# 1st named winter storm



## grandview (Oct 9, 2005)

Guess what it is?


----------



## Dogplow Dodge (Jan 23, 2012)

grandview;1511581 said:


> Guess what it is?


I dated a girl named Athena....

I was 17, and she was 18. I worked as a busboy in a "greek restaurant" a couple days a week. So, I begin "dating her" for about 5 minutes, and her dad finds out. From what I remember, the father freaked out that his daughter was dating a "NON GREEK GUY", and he did something really bad with a cucumber and a meat cleaver in the kitchen in front of his daughter.

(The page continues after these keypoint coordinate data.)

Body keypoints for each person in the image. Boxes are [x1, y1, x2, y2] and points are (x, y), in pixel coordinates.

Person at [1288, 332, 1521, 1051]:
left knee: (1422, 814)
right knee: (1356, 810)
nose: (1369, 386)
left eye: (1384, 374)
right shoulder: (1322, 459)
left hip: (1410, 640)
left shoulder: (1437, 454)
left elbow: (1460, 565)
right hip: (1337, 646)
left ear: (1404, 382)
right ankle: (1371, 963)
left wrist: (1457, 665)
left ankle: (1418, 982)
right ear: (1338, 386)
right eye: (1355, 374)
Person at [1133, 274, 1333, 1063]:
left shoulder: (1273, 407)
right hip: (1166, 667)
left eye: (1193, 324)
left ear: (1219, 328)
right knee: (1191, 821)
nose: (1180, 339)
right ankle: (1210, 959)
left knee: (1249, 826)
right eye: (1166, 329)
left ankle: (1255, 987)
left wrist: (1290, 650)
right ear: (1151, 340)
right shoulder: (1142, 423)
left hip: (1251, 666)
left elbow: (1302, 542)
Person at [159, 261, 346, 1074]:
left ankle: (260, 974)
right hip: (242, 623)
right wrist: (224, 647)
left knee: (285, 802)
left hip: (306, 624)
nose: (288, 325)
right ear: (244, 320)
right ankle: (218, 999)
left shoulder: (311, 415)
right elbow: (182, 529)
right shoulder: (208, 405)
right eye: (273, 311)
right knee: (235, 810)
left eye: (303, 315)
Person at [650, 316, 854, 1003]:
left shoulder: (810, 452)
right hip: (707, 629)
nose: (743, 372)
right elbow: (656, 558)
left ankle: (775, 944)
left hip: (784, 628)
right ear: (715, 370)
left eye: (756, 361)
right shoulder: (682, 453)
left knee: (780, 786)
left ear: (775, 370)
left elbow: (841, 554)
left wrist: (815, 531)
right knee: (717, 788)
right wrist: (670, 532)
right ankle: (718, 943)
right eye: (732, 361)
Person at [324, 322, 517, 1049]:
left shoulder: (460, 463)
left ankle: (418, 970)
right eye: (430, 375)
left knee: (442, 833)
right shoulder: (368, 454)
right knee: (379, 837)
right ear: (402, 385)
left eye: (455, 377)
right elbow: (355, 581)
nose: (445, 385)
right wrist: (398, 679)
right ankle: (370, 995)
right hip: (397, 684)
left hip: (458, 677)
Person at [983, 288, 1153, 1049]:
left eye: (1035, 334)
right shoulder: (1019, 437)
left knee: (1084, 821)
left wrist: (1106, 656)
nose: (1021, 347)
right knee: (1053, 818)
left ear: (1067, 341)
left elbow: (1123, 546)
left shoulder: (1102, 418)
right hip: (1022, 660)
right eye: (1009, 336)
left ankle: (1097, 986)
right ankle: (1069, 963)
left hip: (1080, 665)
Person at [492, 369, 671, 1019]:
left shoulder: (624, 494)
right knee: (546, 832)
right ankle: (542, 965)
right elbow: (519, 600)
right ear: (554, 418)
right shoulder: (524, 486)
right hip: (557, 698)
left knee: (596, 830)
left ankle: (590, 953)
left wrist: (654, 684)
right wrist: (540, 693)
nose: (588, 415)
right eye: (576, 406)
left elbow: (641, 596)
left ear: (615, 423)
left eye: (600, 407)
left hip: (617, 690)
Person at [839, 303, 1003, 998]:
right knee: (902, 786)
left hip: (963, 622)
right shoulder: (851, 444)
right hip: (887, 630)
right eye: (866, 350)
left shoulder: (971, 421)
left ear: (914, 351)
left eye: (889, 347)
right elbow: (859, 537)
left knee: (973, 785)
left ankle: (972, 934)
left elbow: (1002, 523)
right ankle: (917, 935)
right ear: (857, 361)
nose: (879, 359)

Needless to say, I lost my job, and never even went back to get my pay. The relationship was immediately terminated, as I really was kind of fond of my ***** and all of it's eccentricities


----------



## unit28 (Jan 1, 2007)

are these named after snow storms too of any type, or just " winter storms" ?
I do not understnd.much O' nuthin in winter storm names


----------



## JTVLandscaping (Jan 1, 2010)

The national weather service released a statement advising people it was a weather channel thing, and not a weather service thing and they would not be naming snow storms


----------



## grandview (Oct 9, 2005)

Now Brutus is on the way to the Midwest.


----------



## IDOCTORTREES (Dec 27, 2006)

grandview;1512254 said:


> Now Brutus is on the way to the Midwest.


Its here tonight...Thumbs Up


----------



## Young Pup (Aug 13, 2004)

grandview;1512254 said:


> Now Brutus is on the way to the Midwest.


To bad he is not heading for his home state of Ohio. :laughing:


----------



## Stik208 (Oct 19, 2004)

Young Pup;1512315 said:


> To bad he is not heading for his home state of Ohio. :laughing:


Ha I see what you did there.


----------